I grumbled, “So what you’re saying is, I’m a liability. But I’m not even in your Department, Tracy, so you’ve no right—”
“I have a responsibility,” he interrupted. “I don’t want you to lose your job. I defended Eddie by saying I encouraged him, which would lead a lot of our co-workers to think I’m responsible for the whole thing. I feel guilty enough about that; I don’t need your firing on my conscience also. Now, I’ll talk to Eddie, and the Dean, and Dr. March, and hopefully we can come to some arrangement that doesn’t involve you losing your job.” Dr. March was the English Department Chair, and even though I wanted to believe he would have my back, I couldn’t be absolutely certain.

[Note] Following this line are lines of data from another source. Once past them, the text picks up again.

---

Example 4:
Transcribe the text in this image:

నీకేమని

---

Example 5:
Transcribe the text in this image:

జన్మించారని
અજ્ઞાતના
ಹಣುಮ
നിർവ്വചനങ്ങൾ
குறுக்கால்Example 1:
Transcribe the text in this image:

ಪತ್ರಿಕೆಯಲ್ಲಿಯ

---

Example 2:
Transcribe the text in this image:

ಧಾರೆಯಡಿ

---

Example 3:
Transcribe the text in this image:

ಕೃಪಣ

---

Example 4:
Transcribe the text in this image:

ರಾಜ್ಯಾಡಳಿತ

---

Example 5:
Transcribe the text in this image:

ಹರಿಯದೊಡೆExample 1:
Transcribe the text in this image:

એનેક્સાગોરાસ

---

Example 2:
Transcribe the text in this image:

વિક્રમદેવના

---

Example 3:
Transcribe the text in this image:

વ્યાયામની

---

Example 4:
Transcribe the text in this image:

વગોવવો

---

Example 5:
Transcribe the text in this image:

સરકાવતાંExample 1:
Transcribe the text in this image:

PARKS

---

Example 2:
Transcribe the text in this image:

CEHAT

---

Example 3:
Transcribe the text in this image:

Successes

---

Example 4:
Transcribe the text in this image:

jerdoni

“Your conscience?” I chuckled. “I don’t buy it. Even if you do feel you owe me something, you never help anyone out without getting something in return. What’s the catch?”

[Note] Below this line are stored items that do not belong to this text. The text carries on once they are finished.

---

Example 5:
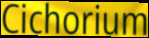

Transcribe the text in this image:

Cichorium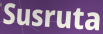
Susruta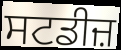
ਸਟਡੀਜ਼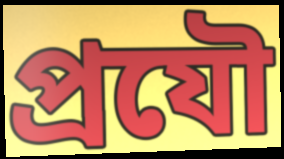
প্রযৌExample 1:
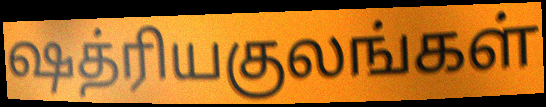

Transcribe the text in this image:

ஷத்ரியகுலங்கள்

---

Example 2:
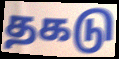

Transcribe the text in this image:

தகடு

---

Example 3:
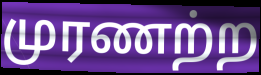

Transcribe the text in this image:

முரணற்ற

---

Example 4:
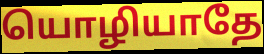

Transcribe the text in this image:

யொழியாதே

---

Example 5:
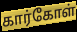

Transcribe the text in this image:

கார்கோள்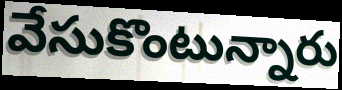
వేసుకొంటున్నారుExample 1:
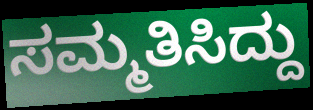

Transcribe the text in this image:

ಸಮ್ಮತಿಸಿದ್ದು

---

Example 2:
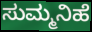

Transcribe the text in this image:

ಸುಮ್ಮನಿಹೆ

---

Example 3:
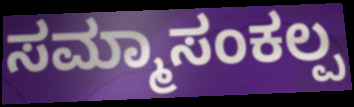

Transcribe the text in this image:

ಸಮ್ಮಾಸಂಕಲ್ಪ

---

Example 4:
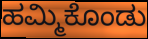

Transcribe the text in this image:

ಹಮ್ಮಿಕೊಂಡು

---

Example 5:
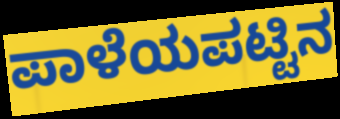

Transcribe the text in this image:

ಪಾಳೆಯಪಟ್ಟಿನ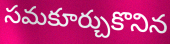
సమకూర్చుకొనిన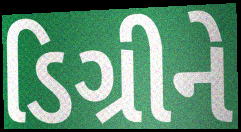
ડિગ્રીને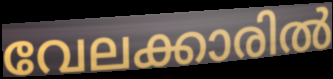
വേലക്കാരിൽ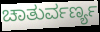
ಚಾತುರ್ವರ್ಣ್ಯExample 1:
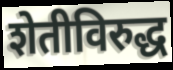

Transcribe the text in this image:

शेतीविरुद्ध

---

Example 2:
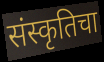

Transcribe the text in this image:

संस्कृतिचा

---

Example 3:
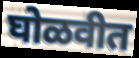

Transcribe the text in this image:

घोळवीत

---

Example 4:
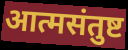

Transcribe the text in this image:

आत्मसंतुष्ट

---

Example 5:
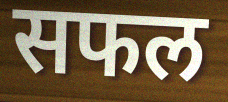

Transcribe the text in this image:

सफल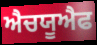
ਐਚਯੂਐਫ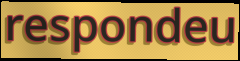
respondeuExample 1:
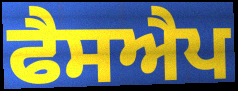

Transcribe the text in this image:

ਫੈਸਐਪ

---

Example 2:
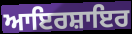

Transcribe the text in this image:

ਆਇਰਸ਼ਾਇਰ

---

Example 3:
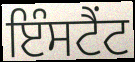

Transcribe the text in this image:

ਇੰਸਟੈਂਟ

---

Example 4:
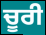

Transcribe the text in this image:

ਚੂਰੀ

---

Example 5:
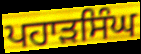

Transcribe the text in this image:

ਪਹਾੜਸਿੰਘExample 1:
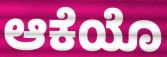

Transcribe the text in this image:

ಆಕೆಯೊ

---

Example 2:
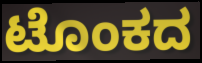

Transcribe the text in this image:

ಟೊಂಕದ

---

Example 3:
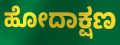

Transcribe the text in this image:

ಹೋದಾಕ್ಷಣ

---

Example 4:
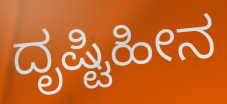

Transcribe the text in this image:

ದೃಷ್ಟಿಹೀನ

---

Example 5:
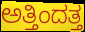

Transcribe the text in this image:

ಅತ್ತಿಂದತ್ತ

He took another deep breath. “I saw how quick your expression changed in there. You were just as surprised by your angry outburst as he was. Frankly, I’m concerned. I’d like for you to speak to a colleague of mine, Dr. Stine. He may be able to help you.”

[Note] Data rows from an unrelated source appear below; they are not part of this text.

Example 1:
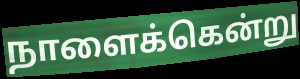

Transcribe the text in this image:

நாளைக்கென்று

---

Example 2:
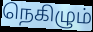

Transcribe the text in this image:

நெகிழும்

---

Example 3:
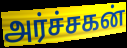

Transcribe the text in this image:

அர்ச்சகன்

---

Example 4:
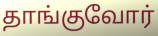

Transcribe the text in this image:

தாங்குவோர்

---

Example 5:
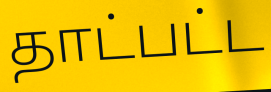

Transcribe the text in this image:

தாட்பட்டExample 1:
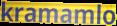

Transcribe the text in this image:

kramamlo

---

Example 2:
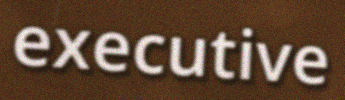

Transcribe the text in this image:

executive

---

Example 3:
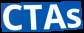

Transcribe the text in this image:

CTAs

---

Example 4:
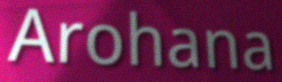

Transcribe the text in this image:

Arohana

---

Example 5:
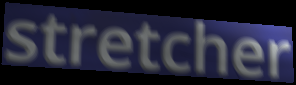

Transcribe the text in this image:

stretcher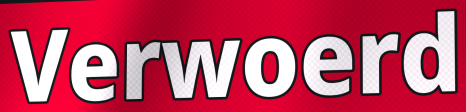
VerwoerdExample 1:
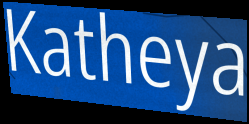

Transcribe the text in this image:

Katheya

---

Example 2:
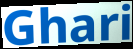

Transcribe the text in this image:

Ghari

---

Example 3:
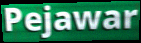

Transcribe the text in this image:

Pejawar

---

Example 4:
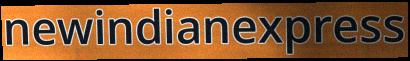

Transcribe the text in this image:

newindianexpress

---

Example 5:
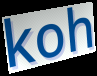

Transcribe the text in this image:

kohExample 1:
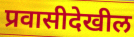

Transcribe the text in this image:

प्रवासीदेखील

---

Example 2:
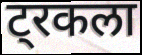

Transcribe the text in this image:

ट्रकला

I shook my head. “I don’t need a shrink, Tracy.”
“No, Bob, you don’t want a shrink. There’s a big difference.”
I chuckled again. Tracy Shelley always had a way of turning people’s own words against them. It bothered me to think what his shrink friend might be like. After a moment of thought, I said, “If I agree to see this guy, can you guarantee I won’t wind up without a job?”
He smiled. “Absolutely.” I should have worded my request more carefully.
Anyway, after the Dean barred me from re-entering the auditorium during Allen’s hearing, I reluctantly agreed to see Dr. Stine. The appointment was to be two weeks after “the incident,” and naturally the Dean suspended me until after the visit, just in case the shrink deemed me capable of returning to work. Of course, had I then known that Shelley and Stine would soon conspire to relieve me of my position at the University and have me transferred to a community college closer to that insane asylum on Georgia’s Jekyll Island, I probably would have gotten a lawyer and taken my chances with Allen. In the meantime, part of me was just as frightened by my rage as Shelley had been… and definitely more than that little prick Eddie Allen was, as I would eventually learn.